August 24, 2007

Aging: Gender Bias, Hormones and Biomarkers

Women, on the whole, live longer than men. But, in them, declining estrogen levels usher menopause. With menopause, the chances of osteoporosis (bone demineralization leading to fractures and bone pain) and cardiovascular diseases (like heart attack and arterial diseases: estrogen elevates HDL levels, the good cholesterol; and reduces LDL levels, the bad cholesterol) increase drastically. This can be alleviated by exogenous administration of estrogen, in the form of skin patch, for example.

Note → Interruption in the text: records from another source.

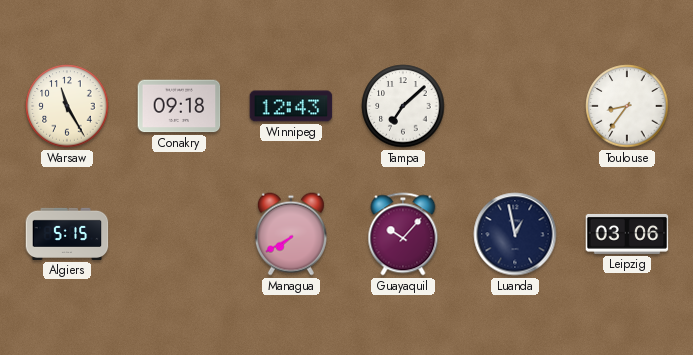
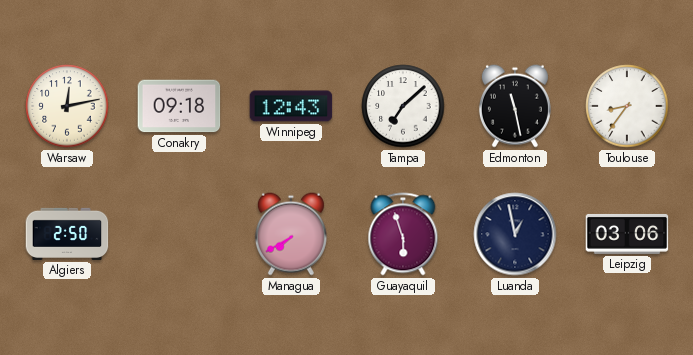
Warsaw: 11:25 -> 12:13
Edmonton: none -> 11:28
Algiers: 5:15 -> 2:50
Guayaquil: 10:07 -> 5:57
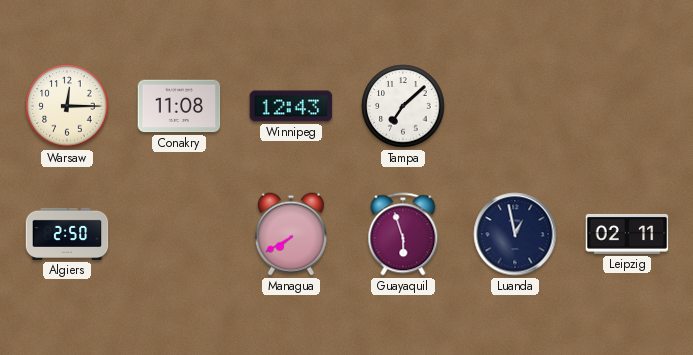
Warsaw: 12:13 -> 12:15
Conakry: 09:18 -> 11:08
Edmonton: 11:28 -> none
Toulouse: 8:36 -> none
Leipzig: 03:06 -> 02:11
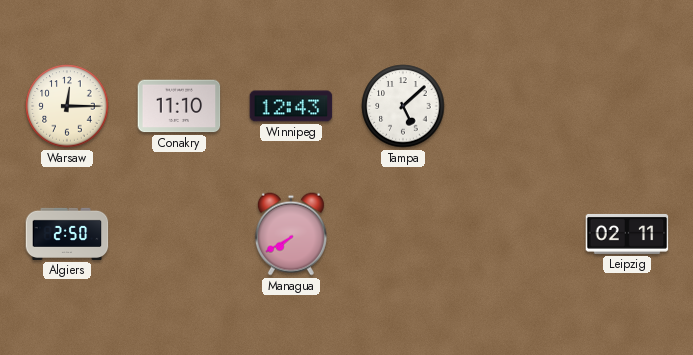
Conakry: 11:08 -> 11:10
Tampa: 7:08 -> 5:08
Guayaquil: 5:57 -> none
Luanda: 12:58 -> none
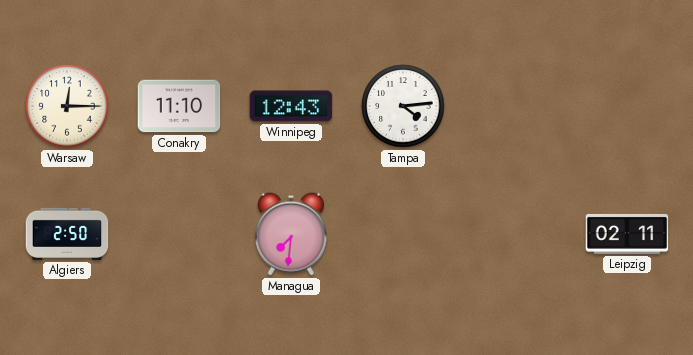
Tampa: 5:08 -> 4:14
Managua: 7:40 -> 7:31
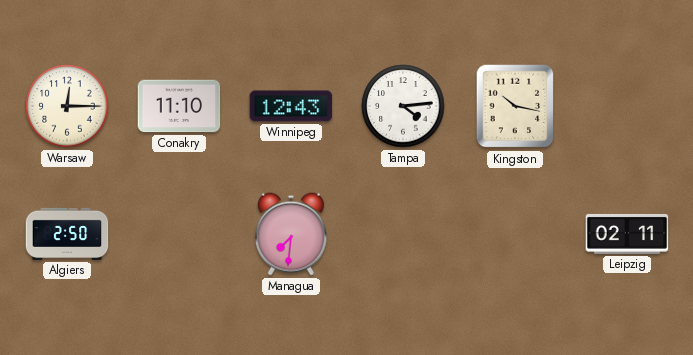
Kingston: none -> 10:17
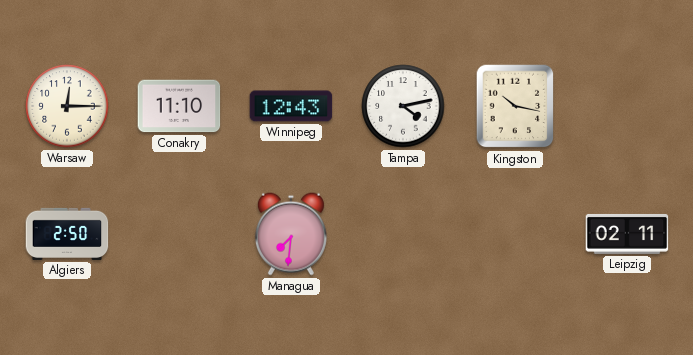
Tampa: 4:14 -> 4:13
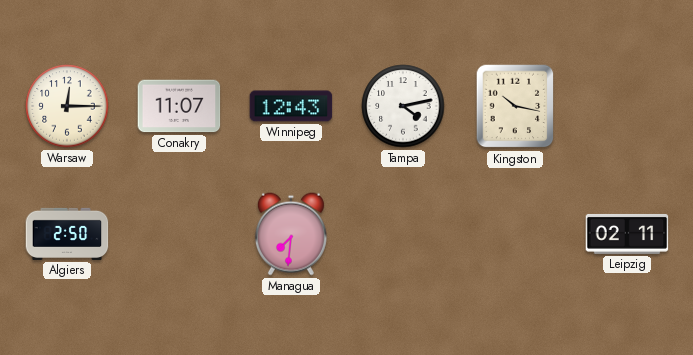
Conakry: 11:10 -> 11:07
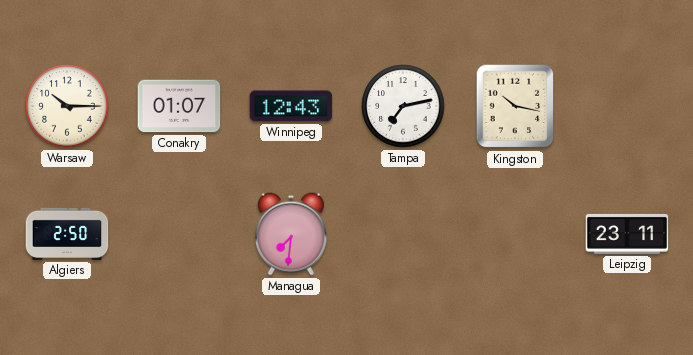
Warsaw: 12:15 -> 10:15
Conakry: 11:07 -> 01:07
Tampa: 4:13 -> 7:13
Leipzig: 02:11 -> 23:11
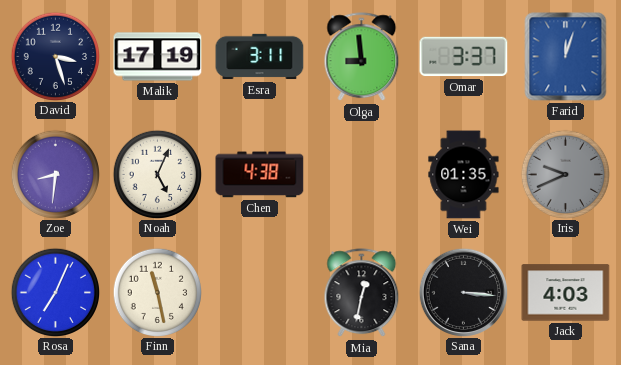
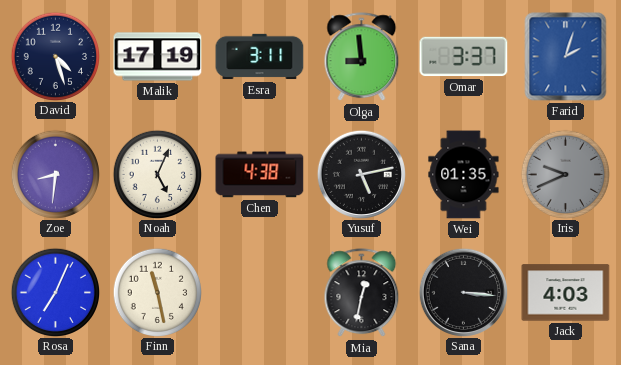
David: 3:27 -> 4:27
Farid: 12:03 -> 2:03
Yusuf: none -> 5:13
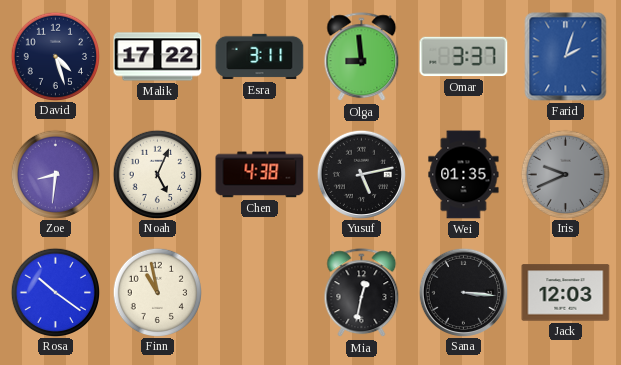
Malik: 17:19 -> 17:22
Rosa: 7:04 -> 10:21
Finn: 11:28 -> 10:58
Jack: 4:03 -> 12:03
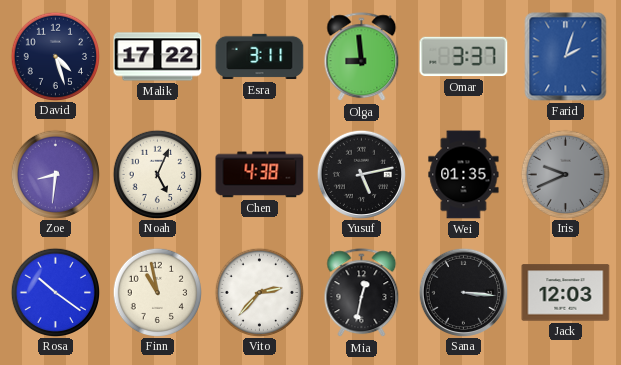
Vito: none -> 2:37
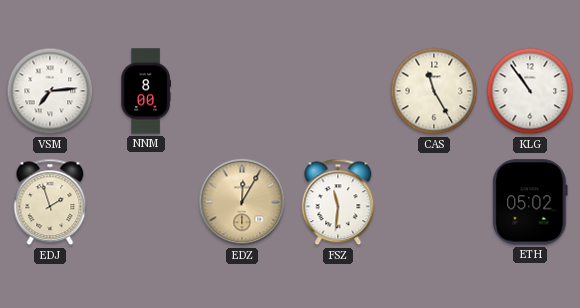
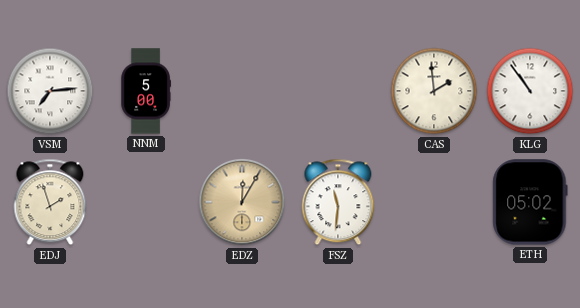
NNM: 8:00 -> 5:00
CAS: 11:25 -> 1:59
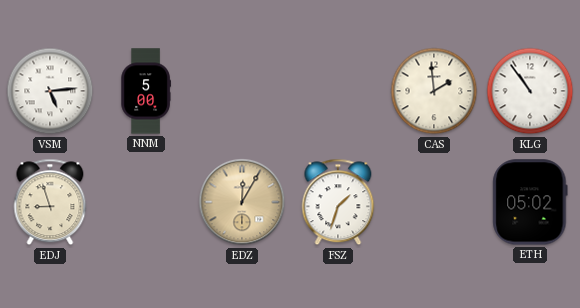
VSM: 7:14 -> 5:14
EDJ: 1:57 -> 8:57
FSZ: 11:31 -> 1:33
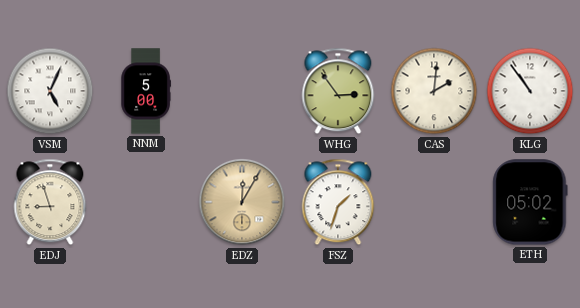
VSM: 5:14 -> 5:04
WHG: none -> 2:54
CAS: 1:59 -> 2:01
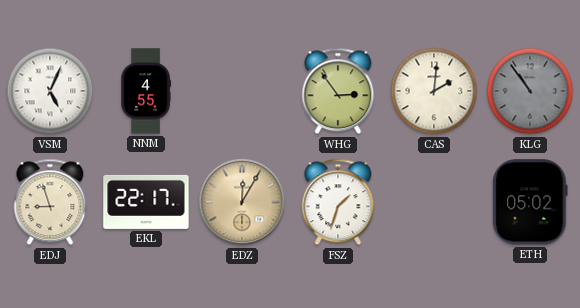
NNM: 5:00 -> 4:55
KLG dial: white -> grey
EKL: none -> 22:17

But the concomitant risks of cancer should be borne in mind. Fertility comes to an end with menopause. This actually is a blessing in disguise, since reduced fertility would reduce maternal mortality (an aged mother is more likely to suffer complications of childbirth) and would curtail the risks of fetal malformations (which rises with both maternal and paternal age).

Glucocorticoids, such as cortisol, are hormones released in response to stress, such as physical and mental stress, have been implicated in aging. Their level rises in blood with aging, and this is due to the faulty sensing mechanism in a brain area called hippocampus. Hippocampus senses glucocorticoid levels and calculates the amount of this steroid to be secreted, by negative feedback, in much the same way the 'gain' if an 'electronic amplifier' is regulated by negative feedback. Rising glucocorticoid levels with age damages this feedback control mechanism, with consequent production of still more glucocorticoids and this vicious cycle repeats. This is 'glucocorticoid cascade hypothesis' theory of aging. Catecholamines, such as adrenaline (epinephrine), nor-adrenaline (norepinephrine) are stress hormones and they raise the heart rate and overall metabolism. They initiate the 'fight and flight' response and raise the blood glucose level. They too, seem to play a role in aging.

Growth hormone (somatotropin/GH) administration restores muscle mass and vigor, and so does hormones such as DHEA, testosterone (in males); but hormone supplementations have their own risks. You might ask, how do we know that we are aging? Is there any biochemical or radiological test to quantify it? The answer is no, presently, but a few 'indices' like cross-linking of collagen, insulin resistance, free testosterone (male), DHEAS (dehydro epi androsterone-sulfate), fibrinogen level, body mass index or BMI (female), handgrip strength, graying of hair and a few others have been proposed.